THE GOING GETS TURF
Burnley ...... 0 Huddersfield .... 0 Dyche blasts ‘diver’ Rajiv
BURNLEY boss Sean Dyche called for a review of diving protocols after Town’s Rajiv Van La Parra took an “unacceptable” tumble in pursuit of a penalty.
Both sides walked away with a point after gritting their teeth for a dour draw at Turf Moor but the Terriers might have won it had referee Christopher Kavanagh been taken in when Van La Parra hit the turf after making no contact with Matt Lowton.
Town boss David Wagner accepted the Dutchman was deserving of both his booking and a fine but Dyche came in with a full-blooded tirade.
“It would have been an absolute farce,” said the Clarets manager about the prospect of a spot-kick.
“It’s unacceptable in my book. I can’t abide it. I feel for the referee and I thought he was excellent in that moment. But he should be protected from that.
“If it is a penalty, they score, we lose and then he gets banned. How does that work?
“I’ve been harping on about this for three years and nobody wants to listen. It’s for the good of the game.
“I travel across the country with my kid playing football and I’m watching 14-year-olds diving all over the place. Where do they get it from? They copy players.
“It’s got to be clamped down on. Maybe the video assistant referee will give the refs a chance to look at it. But it’s got to go.”
Dyche suggested he would have harsh words with any Burnley player who went to ground as easily as Van La Parra and Wagner said his player had pleaded guilty. “I was too far away and Sean was even further away than I was. I haven’t seen it again but I have spoken with Van La Parra and it was a dive,” said the German. “It was nothing we like to see. He gets booked, he gets a fine and we go on.”
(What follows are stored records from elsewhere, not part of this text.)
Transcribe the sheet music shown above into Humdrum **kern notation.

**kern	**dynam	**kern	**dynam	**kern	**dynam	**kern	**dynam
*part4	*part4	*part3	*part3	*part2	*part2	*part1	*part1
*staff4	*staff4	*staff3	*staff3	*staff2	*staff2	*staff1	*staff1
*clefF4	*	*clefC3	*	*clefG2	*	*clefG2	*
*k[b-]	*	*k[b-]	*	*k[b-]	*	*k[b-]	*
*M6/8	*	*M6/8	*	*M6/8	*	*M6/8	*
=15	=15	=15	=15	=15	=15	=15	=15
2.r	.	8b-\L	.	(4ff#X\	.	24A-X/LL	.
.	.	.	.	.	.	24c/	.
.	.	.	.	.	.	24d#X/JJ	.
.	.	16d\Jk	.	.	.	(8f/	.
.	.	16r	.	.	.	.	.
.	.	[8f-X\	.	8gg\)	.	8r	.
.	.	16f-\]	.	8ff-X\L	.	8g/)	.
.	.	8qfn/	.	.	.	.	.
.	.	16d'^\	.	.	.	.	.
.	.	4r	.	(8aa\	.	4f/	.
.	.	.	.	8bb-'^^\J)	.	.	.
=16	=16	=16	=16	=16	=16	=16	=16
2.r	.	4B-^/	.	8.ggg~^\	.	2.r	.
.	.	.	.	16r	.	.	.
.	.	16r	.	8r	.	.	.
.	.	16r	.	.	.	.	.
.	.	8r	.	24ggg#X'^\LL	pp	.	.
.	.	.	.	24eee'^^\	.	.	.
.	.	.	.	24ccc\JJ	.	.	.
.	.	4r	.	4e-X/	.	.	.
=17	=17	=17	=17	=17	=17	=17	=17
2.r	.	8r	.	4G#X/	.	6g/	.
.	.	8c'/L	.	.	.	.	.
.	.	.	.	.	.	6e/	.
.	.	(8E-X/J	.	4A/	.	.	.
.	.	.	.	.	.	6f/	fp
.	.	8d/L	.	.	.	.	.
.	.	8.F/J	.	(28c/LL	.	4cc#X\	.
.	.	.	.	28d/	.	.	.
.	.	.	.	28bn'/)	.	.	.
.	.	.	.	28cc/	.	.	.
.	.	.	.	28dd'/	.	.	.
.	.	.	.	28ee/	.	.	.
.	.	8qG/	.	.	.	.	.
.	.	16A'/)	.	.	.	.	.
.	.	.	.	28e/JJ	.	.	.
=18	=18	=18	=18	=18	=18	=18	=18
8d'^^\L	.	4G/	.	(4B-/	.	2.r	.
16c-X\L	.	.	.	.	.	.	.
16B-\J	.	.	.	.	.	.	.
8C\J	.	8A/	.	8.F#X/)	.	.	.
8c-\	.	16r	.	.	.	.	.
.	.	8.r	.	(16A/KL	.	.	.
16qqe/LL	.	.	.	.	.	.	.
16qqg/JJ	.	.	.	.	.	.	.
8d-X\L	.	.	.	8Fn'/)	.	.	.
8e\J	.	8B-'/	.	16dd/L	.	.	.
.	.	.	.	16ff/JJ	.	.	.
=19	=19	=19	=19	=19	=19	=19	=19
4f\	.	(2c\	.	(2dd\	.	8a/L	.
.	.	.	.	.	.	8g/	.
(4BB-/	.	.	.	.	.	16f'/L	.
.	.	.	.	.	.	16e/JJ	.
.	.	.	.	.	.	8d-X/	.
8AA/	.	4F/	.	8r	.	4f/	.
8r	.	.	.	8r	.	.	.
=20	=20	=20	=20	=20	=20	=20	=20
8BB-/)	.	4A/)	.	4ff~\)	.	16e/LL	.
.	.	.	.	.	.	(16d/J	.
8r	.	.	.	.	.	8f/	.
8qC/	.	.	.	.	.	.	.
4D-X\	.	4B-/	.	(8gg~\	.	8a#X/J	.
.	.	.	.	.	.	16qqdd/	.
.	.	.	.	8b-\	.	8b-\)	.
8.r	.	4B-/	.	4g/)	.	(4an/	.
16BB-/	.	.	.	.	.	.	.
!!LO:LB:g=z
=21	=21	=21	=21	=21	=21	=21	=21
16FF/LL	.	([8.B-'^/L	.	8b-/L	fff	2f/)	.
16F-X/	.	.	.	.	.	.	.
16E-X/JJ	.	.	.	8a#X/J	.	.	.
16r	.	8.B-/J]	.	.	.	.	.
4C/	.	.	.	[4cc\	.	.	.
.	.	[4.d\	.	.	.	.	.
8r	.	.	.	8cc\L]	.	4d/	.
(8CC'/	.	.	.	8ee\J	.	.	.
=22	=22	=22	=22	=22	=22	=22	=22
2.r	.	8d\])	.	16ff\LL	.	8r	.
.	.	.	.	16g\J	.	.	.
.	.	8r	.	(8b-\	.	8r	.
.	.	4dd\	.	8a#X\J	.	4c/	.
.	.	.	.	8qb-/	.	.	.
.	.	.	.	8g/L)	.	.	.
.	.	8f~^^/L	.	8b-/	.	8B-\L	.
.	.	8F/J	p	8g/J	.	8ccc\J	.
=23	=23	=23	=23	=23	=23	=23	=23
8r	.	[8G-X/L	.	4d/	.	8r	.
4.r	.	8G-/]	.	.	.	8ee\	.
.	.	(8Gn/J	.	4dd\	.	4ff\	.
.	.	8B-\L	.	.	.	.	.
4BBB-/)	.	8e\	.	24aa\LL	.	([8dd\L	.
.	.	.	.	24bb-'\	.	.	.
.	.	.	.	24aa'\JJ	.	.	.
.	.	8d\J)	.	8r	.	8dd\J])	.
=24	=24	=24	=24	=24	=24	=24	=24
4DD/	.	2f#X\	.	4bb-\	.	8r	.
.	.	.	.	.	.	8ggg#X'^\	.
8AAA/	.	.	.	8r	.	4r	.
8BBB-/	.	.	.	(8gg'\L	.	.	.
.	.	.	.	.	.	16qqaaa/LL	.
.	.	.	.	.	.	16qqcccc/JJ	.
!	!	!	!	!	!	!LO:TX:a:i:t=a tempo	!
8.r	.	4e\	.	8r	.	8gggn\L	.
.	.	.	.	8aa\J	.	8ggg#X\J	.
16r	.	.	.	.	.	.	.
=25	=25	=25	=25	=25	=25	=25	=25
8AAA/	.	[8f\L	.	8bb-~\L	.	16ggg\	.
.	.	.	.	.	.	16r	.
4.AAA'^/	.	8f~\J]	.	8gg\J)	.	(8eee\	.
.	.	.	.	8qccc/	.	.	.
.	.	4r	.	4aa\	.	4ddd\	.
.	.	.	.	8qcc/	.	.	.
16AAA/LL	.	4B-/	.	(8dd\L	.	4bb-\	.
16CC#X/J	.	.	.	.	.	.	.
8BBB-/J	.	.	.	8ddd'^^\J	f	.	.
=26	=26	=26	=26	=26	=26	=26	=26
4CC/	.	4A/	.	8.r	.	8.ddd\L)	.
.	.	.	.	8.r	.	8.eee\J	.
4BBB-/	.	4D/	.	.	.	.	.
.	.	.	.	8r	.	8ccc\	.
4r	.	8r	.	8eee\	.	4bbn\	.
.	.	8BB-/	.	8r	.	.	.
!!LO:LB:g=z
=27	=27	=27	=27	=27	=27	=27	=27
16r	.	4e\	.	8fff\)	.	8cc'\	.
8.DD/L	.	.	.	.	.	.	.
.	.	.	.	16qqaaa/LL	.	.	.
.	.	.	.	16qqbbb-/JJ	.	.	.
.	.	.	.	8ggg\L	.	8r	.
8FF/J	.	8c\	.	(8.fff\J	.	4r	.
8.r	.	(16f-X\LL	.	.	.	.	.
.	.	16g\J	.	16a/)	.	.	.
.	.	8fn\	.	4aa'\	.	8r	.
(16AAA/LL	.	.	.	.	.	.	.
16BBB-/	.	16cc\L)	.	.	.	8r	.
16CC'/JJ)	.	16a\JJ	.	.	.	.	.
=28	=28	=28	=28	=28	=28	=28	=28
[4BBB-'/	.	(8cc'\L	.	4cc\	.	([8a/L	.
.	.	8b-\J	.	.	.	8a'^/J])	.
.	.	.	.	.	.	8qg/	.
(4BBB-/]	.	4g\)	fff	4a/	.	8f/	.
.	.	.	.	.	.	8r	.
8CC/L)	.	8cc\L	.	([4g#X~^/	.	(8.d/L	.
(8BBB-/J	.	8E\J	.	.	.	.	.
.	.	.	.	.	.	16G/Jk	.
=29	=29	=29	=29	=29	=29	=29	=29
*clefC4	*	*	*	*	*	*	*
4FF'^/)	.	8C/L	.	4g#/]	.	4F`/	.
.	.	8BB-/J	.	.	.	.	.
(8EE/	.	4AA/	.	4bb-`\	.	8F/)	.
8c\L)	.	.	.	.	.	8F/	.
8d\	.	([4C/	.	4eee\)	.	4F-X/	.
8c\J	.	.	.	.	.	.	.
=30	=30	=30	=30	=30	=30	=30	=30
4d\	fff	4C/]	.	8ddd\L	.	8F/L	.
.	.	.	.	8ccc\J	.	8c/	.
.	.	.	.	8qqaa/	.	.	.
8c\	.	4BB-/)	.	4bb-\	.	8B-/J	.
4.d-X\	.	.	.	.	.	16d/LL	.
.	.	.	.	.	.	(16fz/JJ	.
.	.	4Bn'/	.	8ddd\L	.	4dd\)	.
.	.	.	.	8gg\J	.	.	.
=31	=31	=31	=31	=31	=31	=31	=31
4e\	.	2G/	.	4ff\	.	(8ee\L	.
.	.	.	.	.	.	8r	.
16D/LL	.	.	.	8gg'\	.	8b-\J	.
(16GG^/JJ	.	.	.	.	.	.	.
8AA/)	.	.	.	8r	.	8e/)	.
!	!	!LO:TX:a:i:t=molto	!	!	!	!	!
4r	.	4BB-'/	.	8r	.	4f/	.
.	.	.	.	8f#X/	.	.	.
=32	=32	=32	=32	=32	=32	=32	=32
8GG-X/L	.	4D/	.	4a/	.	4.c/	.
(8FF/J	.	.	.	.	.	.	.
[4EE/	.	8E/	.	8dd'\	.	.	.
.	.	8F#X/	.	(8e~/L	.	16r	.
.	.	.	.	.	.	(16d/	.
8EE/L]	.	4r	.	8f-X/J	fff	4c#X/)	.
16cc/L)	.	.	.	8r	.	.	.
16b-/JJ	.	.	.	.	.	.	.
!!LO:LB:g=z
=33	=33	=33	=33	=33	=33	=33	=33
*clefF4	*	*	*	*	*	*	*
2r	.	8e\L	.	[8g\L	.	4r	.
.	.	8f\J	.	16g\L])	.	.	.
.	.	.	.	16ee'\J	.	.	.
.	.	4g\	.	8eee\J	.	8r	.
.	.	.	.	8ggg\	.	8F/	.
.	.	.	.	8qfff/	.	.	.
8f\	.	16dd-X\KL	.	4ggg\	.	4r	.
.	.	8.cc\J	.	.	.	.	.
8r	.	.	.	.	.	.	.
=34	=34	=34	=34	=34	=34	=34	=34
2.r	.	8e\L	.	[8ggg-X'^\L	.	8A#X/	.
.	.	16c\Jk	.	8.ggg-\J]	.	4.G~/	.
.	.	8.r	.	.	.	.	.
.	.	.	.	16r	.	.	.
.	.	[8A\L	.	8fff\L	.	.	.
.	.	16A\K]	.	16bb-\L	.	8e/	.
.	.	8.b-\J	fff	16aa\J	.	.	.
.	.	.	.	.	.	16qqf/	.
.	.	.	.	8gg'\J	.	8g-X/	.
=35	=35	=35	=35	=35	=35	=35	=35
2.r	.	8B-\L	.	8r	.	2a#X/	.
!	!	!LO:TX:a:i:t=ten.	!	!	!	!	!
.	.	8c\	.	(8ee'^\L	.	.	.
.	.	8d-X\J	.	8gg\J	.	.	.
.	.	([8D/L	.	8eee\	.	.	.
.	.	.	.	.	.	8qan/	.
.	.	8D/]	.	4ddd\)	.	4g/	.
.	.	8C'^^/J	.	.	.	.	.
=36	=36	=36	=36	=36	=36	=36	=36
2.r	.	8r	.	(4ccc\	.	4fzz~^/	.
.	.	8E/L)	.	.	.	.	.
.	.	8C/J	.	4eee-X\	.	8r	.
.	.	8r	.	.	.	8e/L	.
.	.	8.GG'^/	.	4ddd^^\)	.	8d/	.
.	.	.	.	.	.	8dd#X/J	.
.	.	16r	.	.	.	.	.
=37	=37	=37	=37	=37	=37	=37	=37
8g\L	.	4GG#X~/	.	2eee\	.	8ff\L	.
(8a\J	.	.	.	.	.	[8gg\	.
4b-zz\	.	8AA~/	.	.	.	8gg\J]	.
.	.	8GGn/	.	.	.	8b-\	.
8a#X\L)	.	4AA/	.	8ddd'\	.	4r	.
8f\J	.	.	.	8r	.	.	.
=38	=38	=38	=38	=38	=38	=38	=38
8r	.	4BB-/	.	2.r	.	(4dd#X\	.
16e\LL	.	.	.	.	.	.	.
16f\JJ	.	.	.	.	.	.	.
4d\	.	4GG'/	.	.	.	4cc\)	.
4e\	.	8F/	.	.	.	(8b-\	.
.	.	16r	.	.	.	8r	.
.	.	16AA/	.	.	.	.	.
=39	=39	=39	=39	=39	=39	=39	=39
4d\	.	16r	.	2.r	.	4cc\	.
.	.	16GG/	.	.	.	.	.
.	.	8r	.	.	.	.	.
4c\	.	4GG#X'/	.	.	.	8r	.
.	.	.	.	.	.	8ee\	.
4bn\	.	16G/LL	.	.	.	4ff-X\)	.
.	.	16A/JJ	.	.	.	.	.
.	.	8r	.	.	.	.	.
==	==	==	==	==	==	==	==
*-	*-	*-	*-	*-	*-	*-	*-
Wagner was happy to rack up a ninth point of the season and a fourth clean sheet – both numbers few would have backed the Terriers to reach after six games in the top flight. “It was a deserved point in a tight and even game, both sides are very difficult to break down,” he said.
“Everybody worked hard and I’m pleased with the clean sheet of course, everybody feels responsibility for the defence in our team. Every player on the grass – defence, offence, midfielder – feels responsibility for the hard yards.”
While the excitement levels may have been low, a point apiece kept both sides comfortably ahead of some gloomy pre-season predictions.
The result appeared to hinge on the duel between Burnley’s £15million Kiwi striker Chris Wood and Terriers’ centre-half Christopher Schindler.
And the German came out on top, brilliantly marshalling Wood.
Schindler was an obvious standout, throwing his body at a couple of shots to spare keeper Jonas Lossl the hassle, oozing authority and nipping in front of Wood to intercept Stephen Ward’s ball and snuff out a rare chance.
When Wood did manage to break free of Schindler’s shackles to meet a Ward cross in the 23rd minute, after a neat move involving Jack Cork and Scott Arfield, he glanced wide.
The first half was a clumsy affair with few attacks as heavy touches, mis-hit passes and caution dominated proceedings.
There were more fouls than genuinely exciting moments, most of which were sloppy rather than tetchy.
But Cork might have been flirting with a red card, rather than the resulting yellow, when he went over the ball and into Abdelhamid Sabiri.
In the end it was a triumph for the organisation and reliability that has taken two unfashionable clubs into the top half of the Premier League, although the first top-flight meeting of these sides since 1971 was not one that will live long in anyone’s memory.
Now all we need to see is if anyone takes any notice of Dyche’s outburst about diving.